Les excuses sont répétées, on souhaite régler la situation le plus vite, tout en se demandant comment gérer la situation dans une atmosphère de conspiration, de silence. Sur Internet toutes les vérités seront bonnes à dire sauf celles qui sont interdites. Lorsque des défauts de fabrication ont été détectés par des employés qui travaillaient pour Hitachi, la sécurité a été maintenue, au prix d’un versement à un ingénieur qui avait dessiné le modèle d’Hitachi, pour prix de son silence ce qui l’a « autorisé » à affirmer qu’il n’y avait pas de problème. La centrale était déjà en fonctionnement, donc on ne pouvait pas l’arrêter en pleine marche. On avait prévu que c’était dangereux mais on a envisagé de continuer à la faire fonctionner. On a construit sur une plaque tectonique menaçante dont on a affirmé on a dit qu’elle avait été sécurisé ce qui n’était pas vrai. Même à Yokohama, toutes les centrales sont construites sur une zone sismique. On s’était permis de construire la centrale nucléaire la plus dangereuse au monde, dans un pays qui dispose déjà d’ une cinquantaine de centrales, à la limite de jonctions de plaques, ce qui est considéré comme pure folie. On avait eu connaissance de séismes qui avaient déjà produit des accidents qui avaient provoqué des fissures et malgré des fermetures de centrales dans une zone où travaillait Toshiba. « Il faut que la centrale cesse de fonctionner car elle est vraiment dangereuse », avait-on affirmé.

Responsabilités

Le Japon met trop de vies en danger alors que des gens tentent de combattre mais ils sont trop isolés pour le faire avec efficacité. Les difficultés pour parler persistent, la vie d’une centrale est un monde à part, on ne pouvait ni ne voulait parler car les employés sont embauchés par des petites entreprises où le risque est grand de perdre sa place. Les liquidateurs ne veulent parler car ils sont considérés comme des pestiférés. Comme à Hiroshima, on affronte la discrimination de la population japonaise, et on voit des centres qui exigent maintenant des certificats de non contamination. La violence des tsunamis, qui est un mot japonais, et l’activité sismique était moins forte il y a 40 ans au moment de l’édification en masse des centrales. Pourtant, malgré les conseils des plus éclairés, on a simulé la bonne conscience, la sérénité et le déni de tout accident dans un pays qui ne pourrait « disposer d’un équipement suffisant pour couvris ses énormes besoins en énergie électrique.

Questionnement éthique :

1. Peut-on parler d’un excès de précaution dans la construction des centrales japonaises ?

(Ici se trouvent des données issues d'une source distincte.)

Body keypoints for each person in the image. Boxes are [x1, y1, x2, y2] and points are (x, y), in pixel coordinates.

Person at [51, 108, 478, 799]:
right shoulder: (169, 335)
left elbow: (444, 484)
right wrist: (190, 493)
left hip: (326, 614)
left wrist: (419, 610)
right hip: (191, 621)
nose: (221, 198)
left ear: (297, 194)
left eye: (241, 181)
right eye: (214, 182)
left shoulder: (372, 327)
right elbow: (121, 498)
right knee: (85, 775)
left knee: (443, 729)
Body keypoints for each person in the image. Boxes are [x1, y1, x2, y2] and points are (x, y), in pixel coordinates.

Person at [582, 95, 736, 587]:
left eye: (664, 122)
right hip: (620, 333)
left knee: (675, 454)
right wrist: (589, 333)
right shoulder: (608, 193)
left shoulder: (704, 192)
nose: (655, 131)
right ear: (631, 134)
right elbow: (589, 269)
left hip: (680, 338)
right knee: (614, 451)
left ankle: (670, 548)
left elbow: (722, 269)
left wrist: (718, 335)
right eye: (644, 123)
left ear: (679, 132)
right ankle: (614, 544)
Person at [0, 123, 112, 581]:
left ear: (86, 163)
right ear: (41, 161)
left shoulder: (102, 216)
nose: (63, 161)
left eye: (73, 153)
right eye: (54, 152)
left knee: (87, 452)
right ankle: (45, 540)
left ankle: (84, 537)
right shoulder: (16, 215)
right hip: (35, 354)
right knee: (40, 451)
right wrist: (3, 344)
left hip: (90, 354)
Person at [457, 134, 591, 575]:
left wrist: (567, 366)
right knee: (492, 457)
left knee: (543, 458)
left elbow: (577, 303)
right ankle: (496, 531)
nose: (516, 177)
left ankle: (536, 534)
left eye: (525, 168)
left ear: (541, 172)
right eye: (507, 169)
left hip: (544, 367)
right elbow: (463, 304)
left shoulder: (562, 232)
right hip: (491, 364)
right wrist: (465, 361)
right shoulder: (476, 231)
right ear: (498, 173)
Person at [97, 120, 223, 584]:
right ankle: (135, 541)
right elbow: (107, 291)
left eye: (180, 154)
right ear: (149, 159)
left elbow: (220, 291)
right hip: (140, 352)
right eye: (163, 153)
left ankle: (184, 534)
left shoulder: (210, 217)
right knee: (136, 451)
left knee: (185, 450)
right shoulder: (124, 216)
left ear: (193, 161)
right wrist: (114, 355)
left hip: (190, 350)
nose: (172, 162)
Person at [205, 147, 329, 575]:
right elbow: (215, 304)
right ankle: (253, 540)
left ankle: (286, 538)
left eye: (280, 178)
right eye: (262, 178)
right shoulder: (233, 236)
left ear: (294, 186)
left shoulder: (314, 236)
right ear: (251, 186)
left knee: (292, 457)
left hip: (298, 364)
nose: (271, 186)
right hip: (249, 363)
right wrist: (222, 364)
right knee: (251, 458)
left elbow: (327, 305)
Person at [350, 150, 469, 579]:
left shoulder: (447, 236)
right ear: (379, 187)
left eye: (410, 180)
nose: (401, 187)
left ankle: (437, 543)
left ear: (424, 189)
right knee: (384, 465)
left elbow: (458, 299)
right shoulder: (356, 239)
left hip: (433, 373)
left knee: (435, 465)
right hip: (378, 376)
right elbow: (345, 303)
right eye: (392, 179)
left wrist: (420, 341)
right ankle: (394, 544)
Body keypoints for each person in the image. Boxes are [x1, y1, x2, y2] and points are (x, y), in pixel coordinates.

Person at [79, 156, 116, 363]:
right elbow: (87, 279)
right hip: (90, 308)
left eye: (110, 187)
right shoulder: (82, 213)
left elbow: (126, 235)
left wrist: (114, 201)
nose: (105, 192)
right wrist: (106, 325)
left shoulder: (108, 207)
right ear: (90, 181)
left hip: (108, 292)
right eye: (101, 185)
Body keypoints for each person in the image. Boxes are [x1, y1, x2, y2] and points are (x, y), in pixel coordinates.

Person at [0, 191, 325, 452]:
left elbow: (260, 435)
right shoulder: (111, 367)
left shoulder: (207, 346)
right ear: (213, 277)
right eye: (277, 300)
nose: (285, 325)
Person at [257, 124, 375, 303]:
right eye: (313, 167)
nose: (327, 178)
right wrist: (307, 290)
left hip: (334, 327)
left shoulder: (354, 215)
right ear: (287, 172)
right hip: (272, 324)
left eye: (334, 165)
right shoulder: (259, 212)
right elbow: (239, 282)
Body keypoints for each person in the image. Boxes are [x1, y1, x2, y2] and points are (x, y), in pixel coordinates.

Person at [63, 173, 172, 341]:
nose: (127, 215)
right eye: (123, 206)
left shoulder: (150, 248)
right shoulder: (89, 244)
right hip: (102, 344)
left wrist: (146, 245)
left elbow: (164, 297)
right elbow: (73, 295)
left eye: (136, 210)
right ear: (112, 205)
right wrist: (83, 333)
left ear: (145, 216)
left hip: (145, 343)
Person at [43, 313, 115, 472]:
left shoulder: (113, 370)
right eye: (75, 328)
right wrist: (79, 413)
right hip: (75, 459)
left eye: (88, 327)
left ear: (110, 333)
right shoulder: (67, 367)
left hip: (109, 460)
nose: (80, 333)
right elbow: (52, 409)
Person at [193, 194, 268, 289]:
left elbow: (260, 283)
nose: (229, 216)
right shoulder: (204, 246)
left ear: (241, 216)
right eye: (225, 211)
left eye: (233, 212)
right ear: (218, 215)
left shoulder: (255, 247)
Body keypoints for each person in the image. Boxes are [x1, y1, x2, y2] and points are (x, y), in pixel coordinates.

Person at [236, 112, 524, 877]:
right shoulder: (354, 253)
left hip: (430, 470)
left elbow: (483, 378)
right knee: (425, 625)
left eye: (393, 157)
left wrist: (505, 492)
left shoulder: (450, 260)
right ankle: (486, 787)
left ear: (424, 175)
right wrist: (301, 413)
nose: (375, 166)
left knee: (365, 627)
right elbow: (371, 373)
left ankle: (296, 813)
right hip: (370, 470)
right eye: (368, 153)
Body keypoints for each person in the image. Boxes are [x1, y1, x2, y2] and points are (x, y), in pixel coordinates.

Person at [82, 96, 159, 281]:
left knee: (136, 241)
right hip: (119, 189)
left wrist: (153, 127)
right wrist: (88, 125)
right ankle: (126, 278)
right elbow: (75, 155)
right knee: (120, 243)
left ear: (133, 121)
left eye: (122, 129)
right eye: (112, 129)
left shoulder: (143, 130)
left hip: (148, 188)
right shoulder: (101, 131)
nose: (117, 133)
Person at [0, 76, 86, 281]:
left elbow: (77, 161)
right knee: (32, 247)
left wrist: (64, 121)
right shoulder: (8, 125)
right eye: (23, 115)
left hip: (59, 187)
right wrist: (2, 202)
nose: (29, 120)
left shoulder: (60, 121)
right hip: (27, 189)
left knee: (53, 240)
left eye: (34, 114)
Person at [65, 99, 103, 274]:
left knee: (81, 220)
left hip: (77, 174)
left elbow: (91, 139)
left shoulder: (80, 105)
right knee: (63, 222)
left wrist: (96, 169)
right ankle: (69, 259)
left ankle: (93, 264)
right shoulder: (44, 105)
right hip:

2. Dans cette affaire, la tendance générale est plutôt au pessimisme qui conduit à la surestimation des faibles probabilités alors que dans le cas qui nous préoccupe, c’est la négation des risques qui a conduit à construire les centrales sur une jonction de plaque tectonique à haut risque de séisme et tsunami.

3. Sans doute, les autorités japonaises auraient-elles mieux fait d’appliquer la vieille formule éprouvée du "dans le doute, abstiens-toi" pour désigner les sites de fabrication électriques ?

4. Si on avait mieux appliqué les préceptes de rationalité sur la confiance dans la connaissance scientifique, on aurait tenu davantage compte de ses résultats que de l’effet médiatique sur une société volontairement mal informée.